**Soal Latihan**.
[1] Menurut abstrak tentang Agama Tirtha, patirthan mana saja yang terletak di kawasan Pejeng-Bedulu?
[2] Apakah pernyataan berikut sesuai dengan abstrak tentang Agama Tirtha? Jawab ya atau tidak, lalu kutip kata-kata penentunya dari abstrak itu. (a) Patirthan Goa Gajah terletak di kawasan Pejeng-Bedulu. (b) Patirthan kuno di Bali sudah tidak difungsikan lagi. (c) Agama Tirtha menganggap air penting dalam upacara keagamaan.
[3] Sambung abstrak tentang Agama Tirtha, mulai setelah kalimat terakhirnya.

**Kutipan Teks**.
........

AGAMA TIRTA DAN HUBUNGANNYA DENGAN PELESTARIAN PATIRTHAN DI KAWASAN PEJENG-BEDULU

0
3739

I Gede Arya Suartawan

Arkeologi, Fakultas Ilmu Budaya Universitas Udayana

(dimuat dalam Buletin Sudamala Volume 04/1/2018)


Abstrak

Patirthan merupakan salah satu tinggalan arkeologi yang berupa bangunan suci yang erat kaitannya dengan air. Air adalah sumber kehidupan bagi semua makhluk hidup sehingga keberadaan air begitu vital dalam setiap kehidupan di dunia ini. Di Bali ditemukan beberapa patirthan kuno yang masih difungsikan hingga sekarang seperti patirthan di Pura Tirta Empul, patirthan di Pura Gunung Kawi, patirthan Goa Gajah, dan patirthan di Pura Yeh Pulu. Patirthan yang terletak dikawasan Pejeng-Bedulu ialah patirthan Goa Gajah dan patirthan di Pura Yeh Pulu. Pemanfaatan air yang berasal dari patirthan menunjukkan ciri berkembangnya Agama Tirtha pada masyarakat di kawasan Pejeng-Bedulu. Inti dari Agama Tirtha ialah menganggap air sebagai elemen penting dalam prosesi upacara keagamaan maupun dalam kehidupan sehari-hari. Keberadaan patirthan menjadi penting sebagai sumber air suci untuk memenuhi keperluan masyarakat dalam kegunaanya sebagai sarana upacara. Secara tidak langsung, kebutuhan masyarakat terhadap air sebagai sarana upacara akan berpengaruh pada pelestarian situs patirthan di kawasan Pejeng-Bedulu.

........

**Materi Tersedia**.
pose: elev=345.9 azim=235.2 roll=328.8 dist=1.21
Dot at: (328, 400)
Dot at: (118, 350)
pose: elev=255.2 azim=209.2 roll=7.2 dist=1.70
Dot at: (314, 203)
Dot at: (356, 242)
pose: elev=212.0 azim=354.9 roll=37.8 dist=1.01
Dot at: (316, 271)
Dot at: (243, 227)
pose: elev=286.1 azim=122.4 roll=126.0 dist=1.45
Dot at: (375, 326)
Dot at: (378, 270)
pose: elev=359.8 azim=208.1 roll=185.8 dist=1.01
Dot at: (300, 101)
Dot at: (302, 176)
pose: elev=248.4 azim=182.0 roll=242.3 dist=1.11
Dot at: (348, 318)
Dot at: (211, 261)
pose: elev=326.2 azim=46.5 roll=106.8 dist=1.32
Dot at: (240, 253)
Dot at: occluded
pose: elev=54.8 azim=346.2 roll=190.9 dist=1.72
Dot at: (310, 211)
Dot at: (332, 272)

........

**Jawaban Soal**.
[1] Patirthan Goa Gajah dan patirthan di Pura Yeh Pulu.

[2]
(a) Ya: "Patirthan yang terletak dikawasan Pejeng-Bedulu ialah patirthan Goa Gajah dan patirthan di Pura Yeh Pulu."
(b) Tidak: "beberapa patirthan kuno yang masih difungsikan hingga sekarang"
(c) Ya: "Inti dari Agama Tirtha ialah menganggap air sebagai elemen penting dalam prosesi upacara keagamaan maupun dalam kehidupan sehari-hari."

[3]
Kata kunci: patirthan di Pejeng-Bedulu, air, Agama Tirtha, pelestarian.

Pendahuluan

Patirthan merupakan sebuah bangunan perwujudan fisik dari tempat atau wadah air yang disucikan. Karena dimaksudkan sebagai wadah air suci, maka untuk dapat menampung air suci tersebut didirikanlah bangunan kolam. Dengan demikian patirthan dapat diartikan sebagai suatu bangunan yang inti bangunannya merupakan bangunan kolam sebagai wadah air suci (Patrizki, 2005: 20). Air suatu patirthan, selain digunakan untuk keperluan sehari-hari, juga digunakan untuk keperluan ritual keagamaan. Penanda bahwa air tersebut suci ialah adanya jaladwara (pancuran air) yang mengeluarkan air dari dinding patirthan ke kolam. Jaladwara ini biasanya berupa acra wanita ataupun berupa binatang yang dianggap memiliki kekuatan mistis, sehingga air yang keluar dari patirthan dianggap suci (Susanti, dkk, 2013: 2).

Dalam buku yang berjudul Patirthan Masa Lalu Masa Kini (2013), Nini Susanti dkk berpendapat bahwa patirthan di Bali dipandang sebagai penerus tradisi peradaban Hindu-Buddha di Jawa utamanya masa Majapahit. Beberapa pura di Bali yang memiliki patirthan kuno diantaranya Pura Tirta Empul, Pura Gunung Kawi, Goa Gajah, dan Pura Yeh Pulu. Fungsi patirthan pada situs tersebut masih dipertahankan hingga saat ini. Patirthanpatirthan tersebut masih dirawat dengan baik dan berfungsi sebagai tempat pemujaan dan melaksanakan upacara keagamaan.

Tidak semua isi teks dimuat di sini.